WHAT THIS TASK INVOLVES
Update the records below by changing each "DIRECTIONS" to "LOCATION", keeping every other part of the lines unchanged.

Stored data entries
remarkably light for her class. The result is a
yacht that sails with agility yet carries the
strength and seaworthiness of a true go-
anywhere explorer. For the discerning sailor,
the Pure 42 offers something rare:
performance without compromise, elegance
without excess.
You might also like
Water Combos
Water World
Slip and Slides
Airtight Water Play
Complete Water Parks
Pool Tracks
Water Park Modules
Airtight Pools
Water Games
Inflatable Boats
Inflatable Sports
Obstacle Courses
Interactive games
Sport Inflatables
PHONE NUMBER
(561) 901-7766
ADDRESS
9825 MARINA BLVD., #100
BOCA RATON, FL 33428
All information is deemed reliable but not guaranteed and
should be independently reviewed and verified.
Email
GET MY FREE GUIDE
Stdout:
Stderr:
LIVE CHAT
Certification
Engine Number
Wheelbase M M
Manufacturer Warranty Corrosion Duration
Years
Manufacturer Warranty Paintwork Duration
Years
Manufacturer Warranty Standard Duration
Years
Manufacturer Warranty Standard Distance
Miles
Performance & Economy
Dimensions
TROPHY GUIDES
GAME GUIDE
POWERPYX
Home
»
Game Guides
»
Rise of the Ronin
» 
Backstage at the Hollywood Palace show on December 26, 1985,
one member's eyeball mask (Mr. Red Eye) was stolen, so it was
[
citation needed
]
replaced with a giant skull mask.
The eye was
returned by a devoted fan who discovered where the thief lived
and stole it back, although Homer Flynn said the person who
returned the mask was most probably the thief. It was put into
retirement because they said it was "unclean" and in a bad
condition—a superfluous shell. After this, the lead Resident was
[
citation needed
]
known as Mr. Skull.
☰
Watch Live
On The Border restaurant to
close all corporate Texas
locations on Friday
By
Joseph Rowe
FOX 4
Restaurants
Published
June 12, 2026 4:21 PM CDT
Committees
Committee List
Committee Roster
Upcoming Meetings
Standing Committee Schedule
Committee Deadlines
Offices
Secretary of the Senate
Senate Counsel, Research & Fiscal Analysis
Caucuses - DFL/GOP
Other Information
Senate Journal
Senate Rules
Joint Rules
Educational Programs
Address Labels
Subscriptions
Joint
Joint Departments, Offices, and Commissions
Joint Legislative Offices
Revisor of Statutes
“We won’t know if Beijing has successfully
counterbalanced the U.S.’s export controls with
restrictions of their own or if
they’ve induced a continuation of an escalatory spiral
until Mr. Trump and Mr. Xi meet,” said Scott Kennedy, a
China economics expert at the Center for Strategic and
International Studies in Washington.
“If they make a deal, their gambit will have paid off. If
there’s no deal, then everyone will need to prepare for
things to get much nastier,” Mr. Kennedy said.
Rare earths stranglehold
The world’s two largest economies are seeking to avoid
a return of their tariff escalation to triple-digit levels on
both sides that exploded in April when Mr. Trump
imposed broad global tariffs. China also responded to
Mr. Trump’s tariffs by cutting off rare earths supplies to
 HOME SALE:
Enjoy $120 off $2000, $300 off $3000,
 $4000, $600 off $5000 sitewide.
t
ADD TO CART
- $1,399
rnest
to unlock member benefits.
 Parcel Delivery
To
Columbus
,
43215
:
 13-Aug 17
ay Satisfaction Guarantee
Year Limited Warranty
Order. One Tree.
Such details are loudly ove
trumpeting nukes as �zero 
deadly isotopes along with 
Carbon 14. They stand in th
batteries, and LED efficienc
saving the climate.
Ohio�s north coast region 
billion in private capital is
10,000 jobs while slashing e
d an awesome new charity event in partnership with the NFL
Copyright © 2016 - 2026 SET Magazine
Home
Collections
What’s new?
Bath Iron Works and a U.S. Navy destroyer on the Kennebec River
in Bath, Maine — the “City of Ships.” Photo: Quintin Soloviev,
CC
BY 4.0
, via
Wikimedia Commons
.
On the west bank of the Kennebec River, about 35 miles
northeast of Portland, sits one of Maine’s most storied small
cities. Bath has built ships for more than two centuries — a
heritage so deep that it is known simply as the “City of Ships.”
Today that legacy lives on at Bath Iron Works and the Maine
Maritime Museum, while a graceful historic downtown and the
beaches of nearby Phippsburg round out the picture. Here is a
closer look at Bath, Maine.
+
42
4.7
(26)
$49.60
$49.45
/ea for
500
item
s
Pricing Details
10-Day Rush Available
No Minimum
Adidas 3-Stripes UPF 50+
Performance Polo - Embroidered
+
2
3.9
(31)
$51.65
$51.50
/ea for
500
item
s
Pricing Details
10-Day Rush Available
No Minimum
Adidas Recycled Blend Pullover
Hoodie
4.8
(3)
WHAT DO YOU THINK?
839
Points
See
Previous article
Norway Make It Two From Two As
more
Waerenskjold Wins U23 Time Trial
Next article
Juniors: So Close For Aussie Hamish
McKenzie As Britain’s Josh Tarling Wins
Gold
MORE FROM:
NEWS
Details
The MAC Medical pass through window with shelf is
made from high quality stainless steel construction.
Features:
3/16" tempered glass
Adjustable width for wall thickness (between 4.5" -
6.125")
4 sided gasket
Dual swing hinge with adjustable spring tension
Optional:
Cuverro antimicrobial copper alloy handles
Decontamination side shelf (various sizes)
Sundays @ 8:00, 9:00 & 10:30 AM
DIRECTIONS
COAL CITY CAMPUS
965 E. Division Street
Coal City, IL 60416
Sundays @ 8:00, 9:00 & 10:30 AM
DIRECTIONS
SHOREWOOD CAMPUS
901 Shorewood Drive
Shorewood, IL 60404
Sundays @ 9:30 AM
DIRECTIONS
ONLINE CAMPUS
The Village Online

WRITTEN ANSWER
remarkably light for her class. The result is a
yacht that sails with agility yet carries the
strength and seaworthiness of a true go-
anywhere explorer. For the discerning sailor,
the Pure 42 offers something rare:
performance without compromise, elegance
without excess.
You might also like
Water Combos
Water World
Slip and Slides
Airtight Water Play
Complete Water Parks
Pool Tracks
Water Park Modules
Airtight Pools
Water Games
Inflatable Boats
Inflatable Sports
Obstacle Courses
Interactive games
Sport Inflatables
PHONE NUMBER
(561) 901-7766
ADDRESS
9825 MARINA BLVD., #100
BOCA RATON, FL 33428
All information is deemed reliable but not guaranteed and
should be independently reviewed and verified.
Email
GET MY FREE GUIDE
Stdout:
Stderr:
LIVE CHAT
Certification
Engine Number
Wheelbase M M
Manufacturer Warranty Corrosion Duration
Years
Manufacturer Warranty Paintwork Duration
Years
Manufacturer Warranty Standard Duration
Years
Manufacturer Warranty Standard Distance
Miles
Performance & Economy
Dimensions
TROPHY GUIDES
GAME GUIDE
POWERPYX
Home
»
Game Guides
»
Rise of the Ronin
» 
Backstage at the Hollywood Palace show on December 26, 1985,
one member's eyeball mask (Mr. Red Eye) was stolen, so it was
[
citation needed
]
replaced with a giant skull mask.
The eye was
returned by a devoted fan who discovered where the thief lived
and stole it back, although Homer Flynn said the person who
returned the mask was most probably the thief. It was put into
retirement because they said it was "unclean" and in a bad
condition—a superfluous shell. After this, the lead Resident was
[
citation needed
]
known as Mr. Skull.
☰
Watch Live
On The Border restaurant to
close all corporate Texas
locations on Friday
By
Joseph Rowe
FOX 4
Restaurants
Published
June 12, 2026 4:21 PM CDT
Committees
Committee List
Committee Roster
Upcoming Meetings
Standing Committee Schedule
Committee Deadlines
Offices
Secretary of the Senate
Senate Counsel, Research & Fiscal Analysis
Caucuses - DFL/GOP
Other Information
Senate Journal
Senate Rules
Joint Rules
Educational Programs
Address Labels
Subscriptions
Joint
Joint Departments, Offices, and Commissions
Joint Legislative Offices
Revisor of Statutes
“We won’t know if Beijing has successfully
counterbalanced the U.S.’s export controls with
restrictions of their own or if
they’ve induced a continuation of an escalatory spiral
until Mr. Trump and Mr. Xi meet,” said Scott Kennedy, a
China economics expert at the Center for Strategic and
International Studies in Washington.
“If they make a deal, their gambit will have paid off. If
there’s no deal, then everyone will need to prepare for
things to get much nastier,” Mr. Kennedy said.
Rare earths stranglehold
The world’s two largest economies are seeking to avoid
a return of their tariff escalation to triple-digit levels on
both sides that exploded in April when Mr. Trump
imposed broad global tariffs. China also responded to
Mr. Trump’s tariffs by cutting off rare earths supplies to
 HOME SALE:
Enjoy $120 off $2000, $300 off $3000,
 $4000, $600 off $5000 sitewide.
t
ADD TO CART
- $1,399
rnest
to unlock member benefits.
 Parcel Delivery
To
Columbus
,
43215
:
 13-Aug 17
ay Satisfaction Guarantee
Year Limited Warranty
Order. One Tree.
Such details are loudly ove
trumpeting nukes as �zero 
deadly isotopes along with 
Carbon 14. They stand in th
batteries, and LED efficienc
saving the climate.
Ohio�s north coast region 
billion in private capital is
10,000 jobs while slashing e
d an awesome new charity event in partnership with the NFL
Copyright © 2016 - 2026 SET Magazine
Home
Collections
What’s new?
Bath Iron Works and a U.S. Navy destroyer on the Kennebec River
in Bath, Maine — the “City of Ships.” Photo: Quintin Soloviev,
CC
BY 4.0
, via
Wikimedia Commons
.
On the west bank of the Kennebec River, about 35 miles
northeast of Portland, sits one of Maine’s most storied small
cities. Bath has built ships for more than two centuries — a
heritage so deep that it is known simply as the “City of Ships.”
Today that legacy lives on at Bath Iron Works and the Maine
Maritime Museum, while a graceful historic downtown and the
beaches of nearby Phippsburg round out the picture. Here is a
closer look at Bath, Maine.
+
42
4.7
(26)
$49.60
$49.45
/ea for
500
item
s
Pricing Details
10-Day Rush Available
No Minimum
Adidas 3-Stripes UPF 50+
Performance Polo - Embroidered
+
2
3.9
(31)
$51.65
$51.50
/ea for
500
item
s
Pricing Details
10-Day Rush Available
No Minimum
Adidas Recycled Blend Pullover
Hoodie
4.8
(3)
WHAT DO YOU THINK?
839
Points
See
Previous article
Norway Make It Two From Two As
more
Waerenskjold Wins U23 Time Trial
Next article
Juniors: So Close For Aussie Hamish
McKenzie As Britain’s Josh Tarling Wins
Gold
MORE FROM:
NEWS
Details
The MAC Medical pass through window with shelf is
made from high quality stainless steel construction.
Features:
3/16" tempered glass
Adjustable width for wall thickness (between 4.5" -
6.125")
4 sided gasket
Dual swing hinge with adjustable spring tension
Optional:
Cuverro antimicrobial copper alloy handles
Decontamination side shelf (various sizes)
Sundays @ 8:00, 9:00 & 10:30 AM
LOCATION
COAL CITY CAMPUS
965 E. Division Street
Coal City, IL 60416
Sundays @ 8:00, 9:00 & 10:30 AM
LOCATION
SHOREWOOD CAMPUS
901 Shorewood Drive
Shorewood, IL 60404
Sundays @ 9:30 AM
LOCATION
ONLINE CAMPUS
The Village Online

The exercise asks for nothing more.